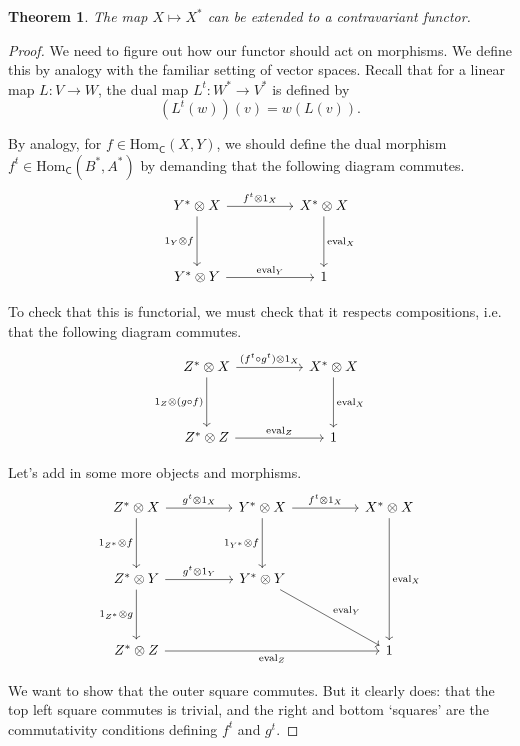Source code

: \documentclass[a4paper]{report}
\newcommand{\Hom}{\mathrm{Hom}}
\newcommand{\ev}{\mathrm{eval}}
\theoremstyle{definition}
\theoremstyle{plain}
\newtheorem{theorem}{Theorem}[section]
\theoremstyle{remark}
\begin{document}
\begin{theorem}
  The map $X \mapsto X^{*}$ can be extended to a contravariant functor.
\end{theorem}
\begin{proof}
  We need to figure out how our functor should act on morphisms. We define this by analogy with the familiar setting of vector spaces. Recall that for a linear map $L\colon V \to W$, the dual map $L^{t}\colon W^{*} \to V^{*}$ is defined by
  \begin{equation*}
    (L^{t}(w))(v) = w(L(v)).
  \end{equation*}

  By analogy, for $f \in \Hom_{\mathsf{C}}(X, Y)$, we should define the dual morphism $f^{t} \in \Hom_{\mathsf{C}}(B^{*}, A^{*})$ by demanding that the following diagram commutes.
  \begin{equation*}
    \begin{tikzcd}[row sep=huge, column sep=huge]
      Y^{*} \otimes X
      \arrow[r, "f^{t} \otimes 1_{X}"]
      \arrow[d, swap, "1_{Y} \otimes f"]
      & X^{*} \otimes X
      \arrow[d, "\ev_{X}"]
      \\
      Y^{*} \otimes Y
      \arrow[r, "\ev_{Y}"]
      & 1
    \end{tikzcd}
  \end{equation*}

  To check that this is functorial, we must check that it respects compositions, i.e. that the following diagram commutes.
  \begin{equation*}
    \begin{tikzcd}[row sep=huge, column sep=huge]
      Z^{*} \otimes X
      \arrow[r, "(f^{t} \circ g^{t}) \otimes 1_{X}"]
      \arrow[d, swap, "1_{Z} \otimes (g \circ f)"]
      & X^{*} \otimes X
      \arrow[d, "\ev_{X}"]
      \\
      Z^{*} \otimes Z
      \arrow[r, "\ev_{Z}"]
      & 1
    \end{tikzcd}
  \end{equation*}

  Let's add in some more objects and morphisms.
  \begin{equation*}
    \begin{tikzcd}[row sep=huge, column sep=huge]
      Z^{*} \otimes X
      \arrow[r, "g^{t} \otimes 1_{X}"]
      \arrow[d, swap, "1_{Z^{*}} \otimes f"]
      & Y^{*} \otimes X
      \arrow[r, "f^{t} \otimes 1_{X}"]
      \arrow[d, swap, "1_{Y^{*}} \otimes f"]
      & X^{*} \otimes X
      \arrow[dd, "\ev_{X}"]
      \\
      Z^{*} \otimes Y
      \arrow[r, "g^{t} \otimes 1_{Y}"]
      \arrow[d, swap, "1_{Z^{*}} \otimes g"]
      & Y^{*} \otimes Y
      \arrow[dr, "\ev_{Y}"]
      \\
      Z^{*} \otimes Z
      \arrow[rr, swap, "\ev_{Z}"]
      & & 1
    \end{tikzcd}
  \end{equation*}

  We want to show that the outer square commutes. But it clearly does: that the top left square commutes is trivial, and the right and bottom `squares' are the commutativity conditions defining $f^{t}$ and $g^{t}$.
\end{proof}
\end{document}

Exercise requirements. From the material above, copy every line that has the word "morphisms" in it.

Reply.
  We need to figure out how our functor should act on morphisms. We define this by analogy with the familiar setting of vector spaces. Recall that for a linear map $L\colon V \to W$, the dual map $L^{t}\colon W^{*} \to V^{*}$ is defined by
  Let's add in some more objects and morphisms.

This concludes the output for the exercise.